_REQUIRED WORK_. Retype the listing below word for word, omitting the pictures.
★ ★ ★ ★
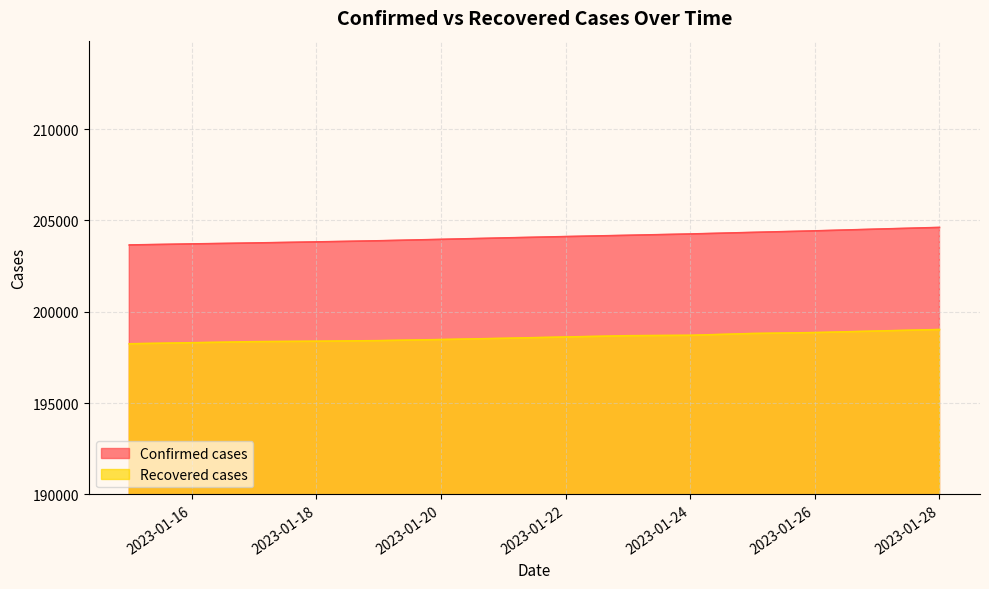

What is the approximate value of Confirmed cases at 2023-01-20?

203962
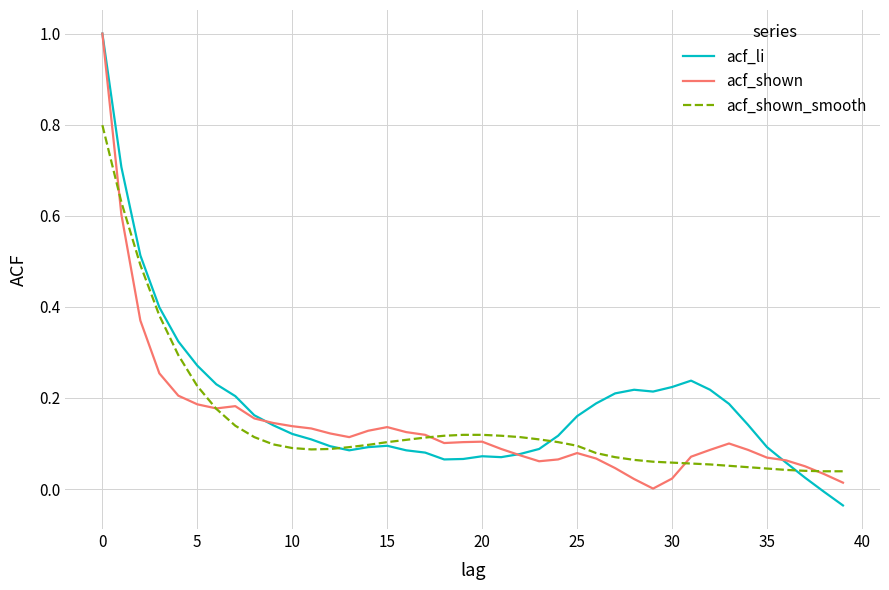

How many distinct data groups are displayed?

3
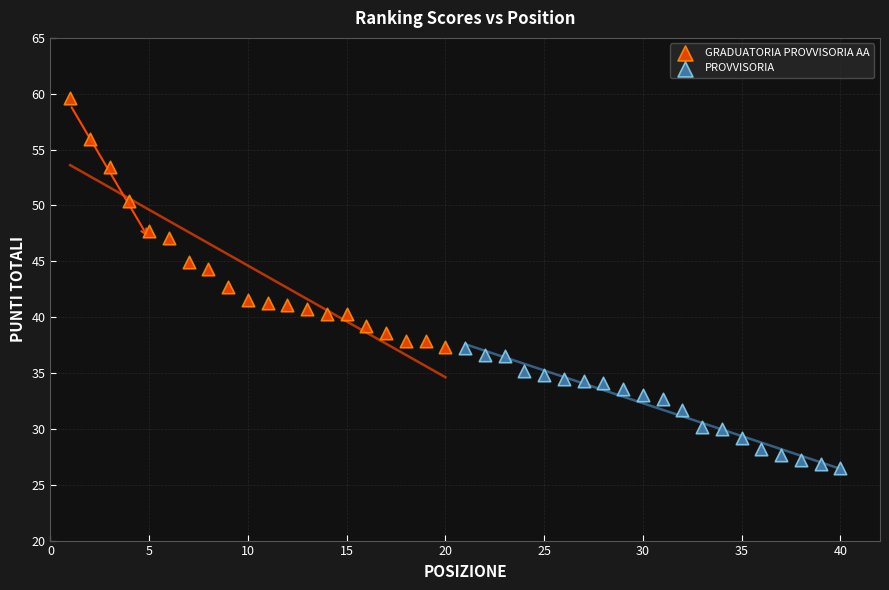

Which series contains the highest Y value?

GRADUATORIA PROVVISORIA AA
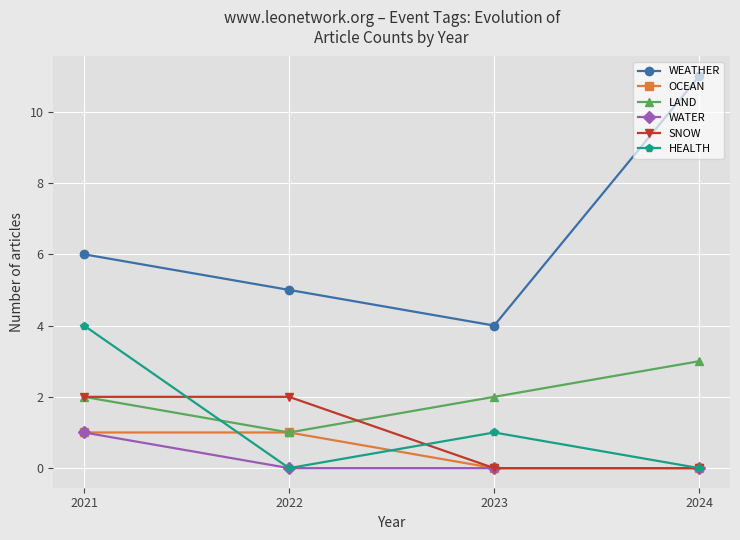

What is the spread (max minus min) of values at 2021?

5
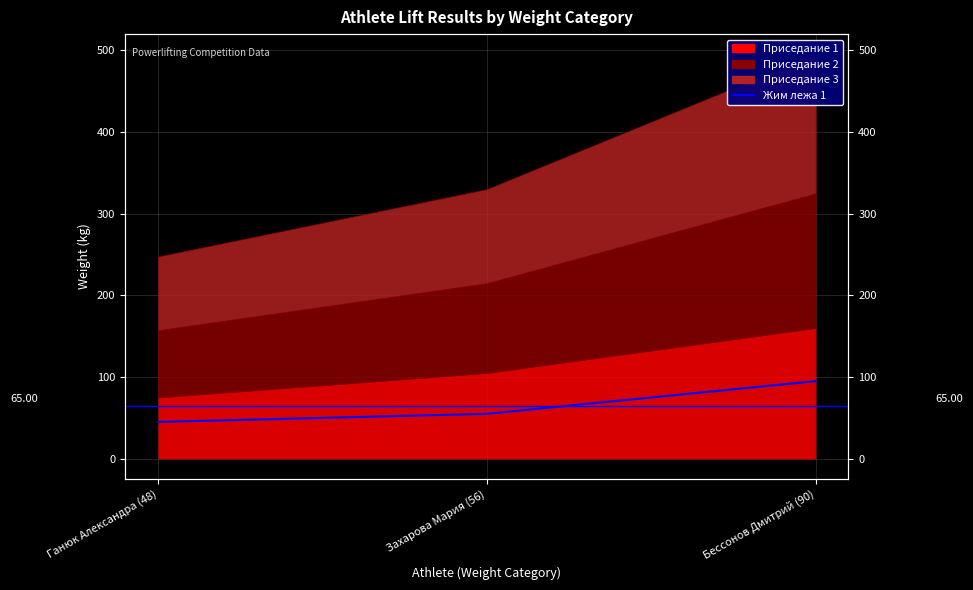

Which category has the lowest value across all series?

Ганюк Александра (48)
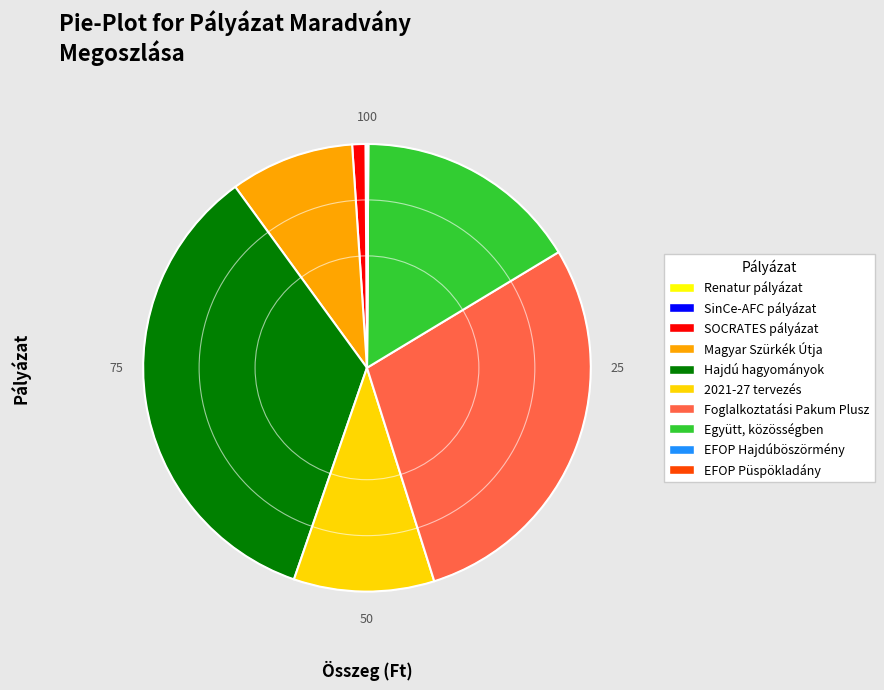

Which category has the biggest portion of the pie?

Hajdú hagyományok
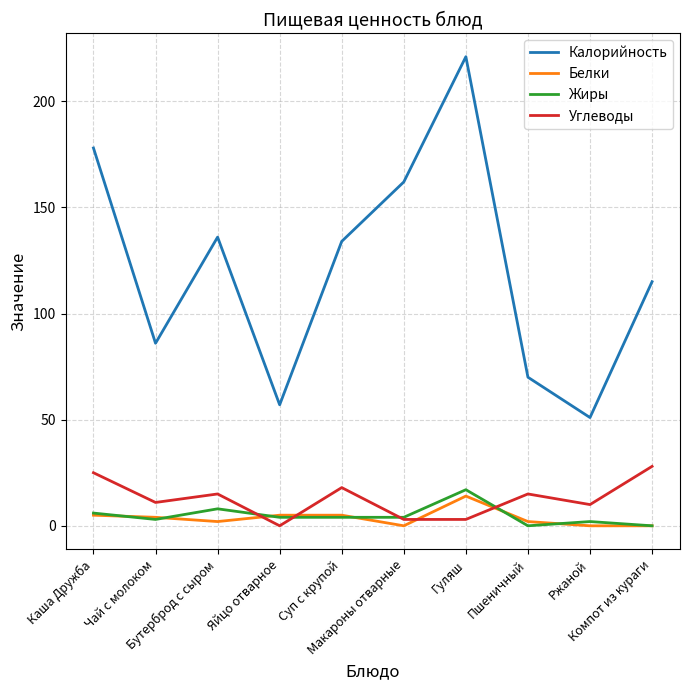

What is the sum of all Углеводы values?

128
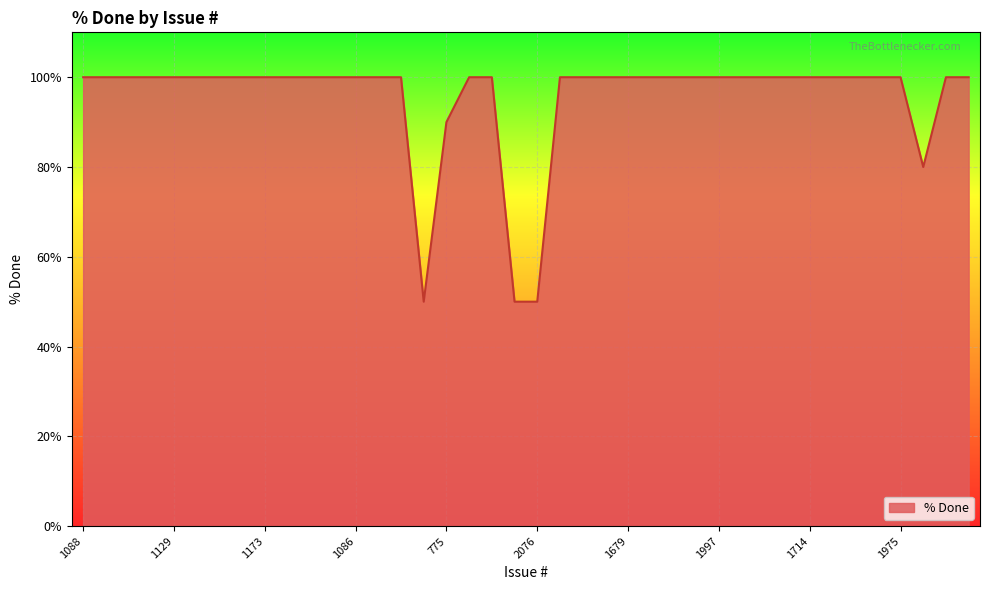

What is the greatest value displayed?

100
★ ★ ★ ★
_SOLUTION_.
What is the approximate value of Confirmed cases at 2023-01-20?

203962

How many distinct data groups are displayed?

3

Which series contains the highest Y value?

GRADUATORIA PROVVISORIA AA

What is the spread (max minus min) of values at 2021?

5

Which category has the lowest value across all series?

Ганюк Александра (48)

Which category has the biggest portion of the pie?

Hajdú hagyományok

What is the sum of all Углеводы values?

128

What is the greatest value displayed?

100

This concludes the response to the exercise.